BEGIN TASK DATA

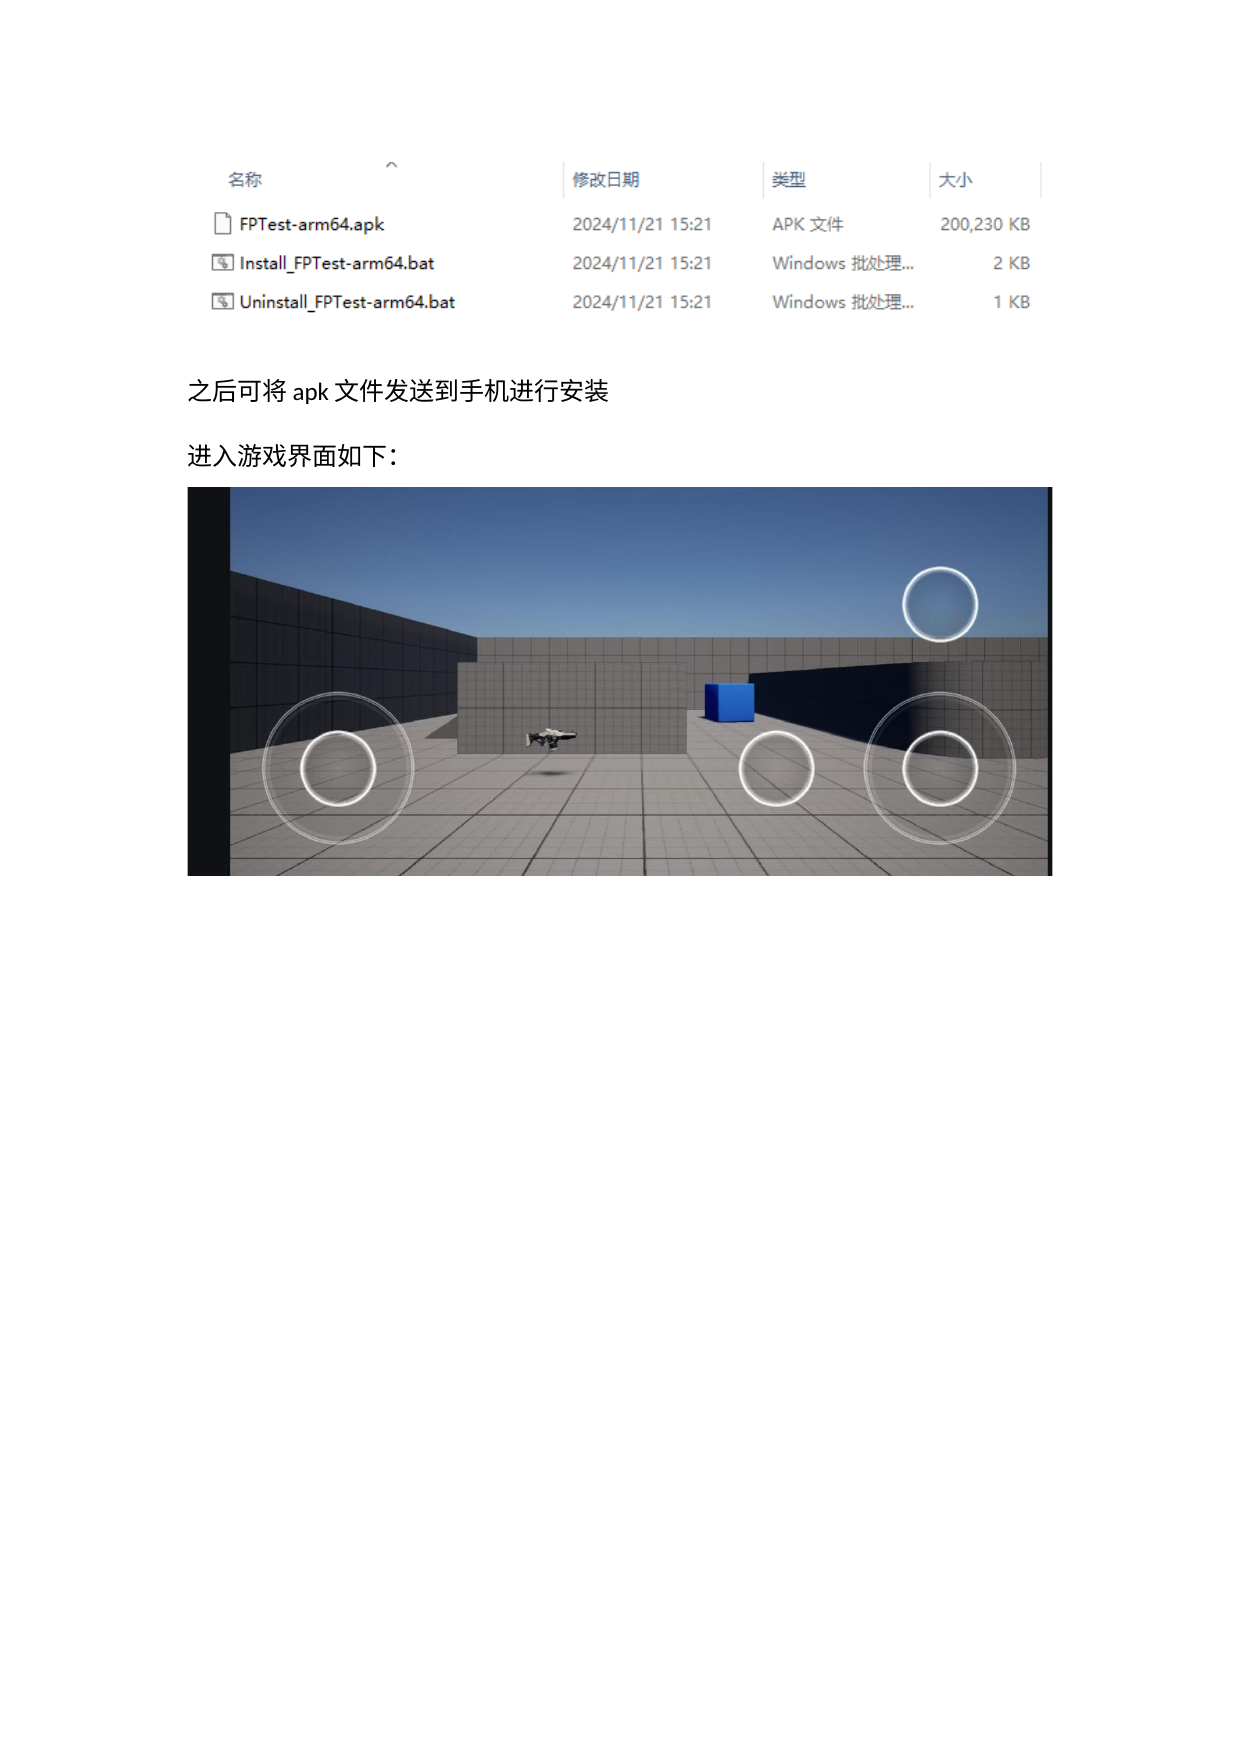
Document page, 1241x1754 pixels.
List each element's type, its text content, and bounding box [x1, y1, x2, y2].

picture [187, 162, 1053, 338]
list 进入游戏界面如下： [187, 422, 1053, 487]
list 之后可将apk文件发送到手机进行安装 [187, 357, 1053, 422]
picture [187, 487, 1053, 876]
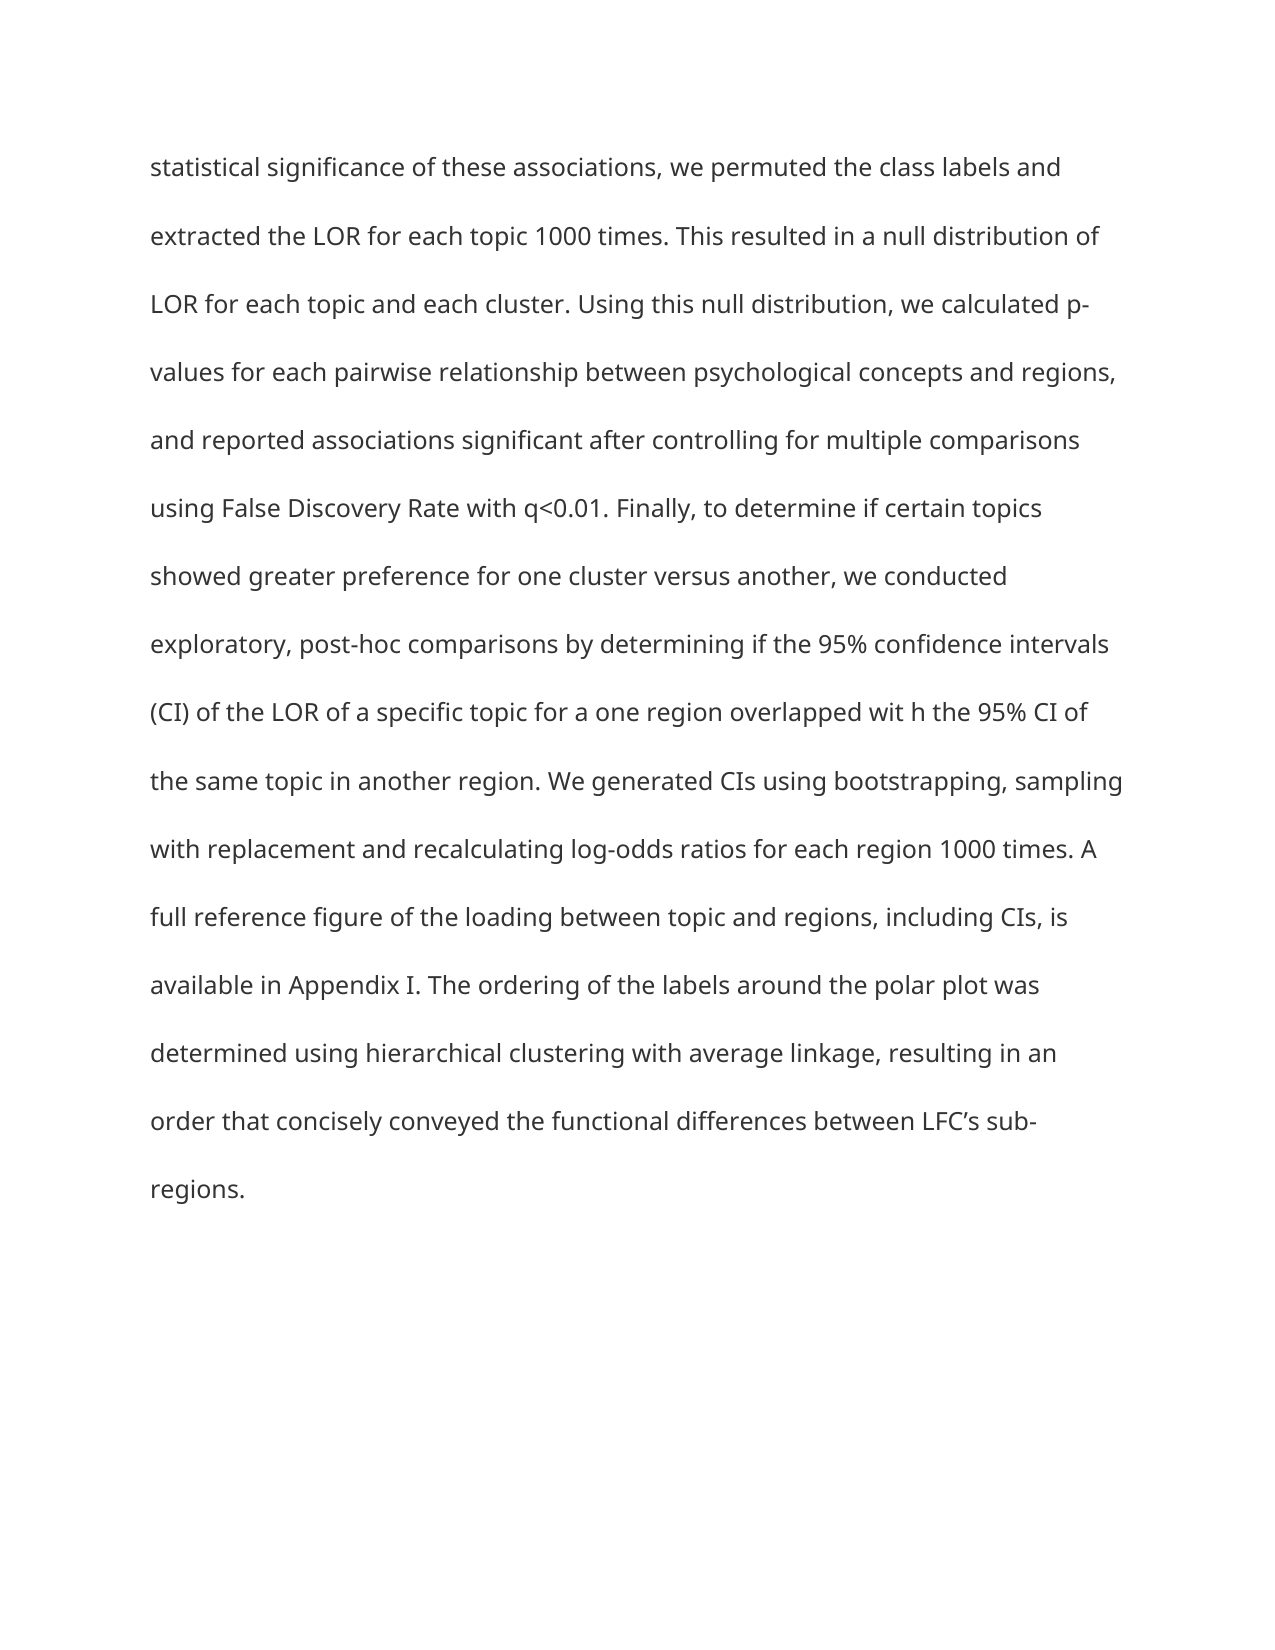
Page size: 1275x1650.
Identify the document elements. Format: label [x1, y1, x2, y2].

text [150, 150, 1125, 1206]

END TASK DATA

TASK DIRECTIONS =>
Apart from the images, every line above needs to be printed again exactly.

OUTPUT OF THE TASK =>
Document page, 1241x1754 pixels.
List each element's type, its text content, and bounding box [x1, y1, x2, y2].

picture [187, 162, 1053, 338]
list 进入游戏界面如下： [187, 422, 1053, 487]
list 之后可将apk文件发送到手机进行安装 [187, 357, 1053, 422]
picture [187, 487, 1053, 876]
Page size: 1275x1650.
Identify the document elements. Format: label [x1, y1, x2, y2].

text [150, 150, 1125, 1206]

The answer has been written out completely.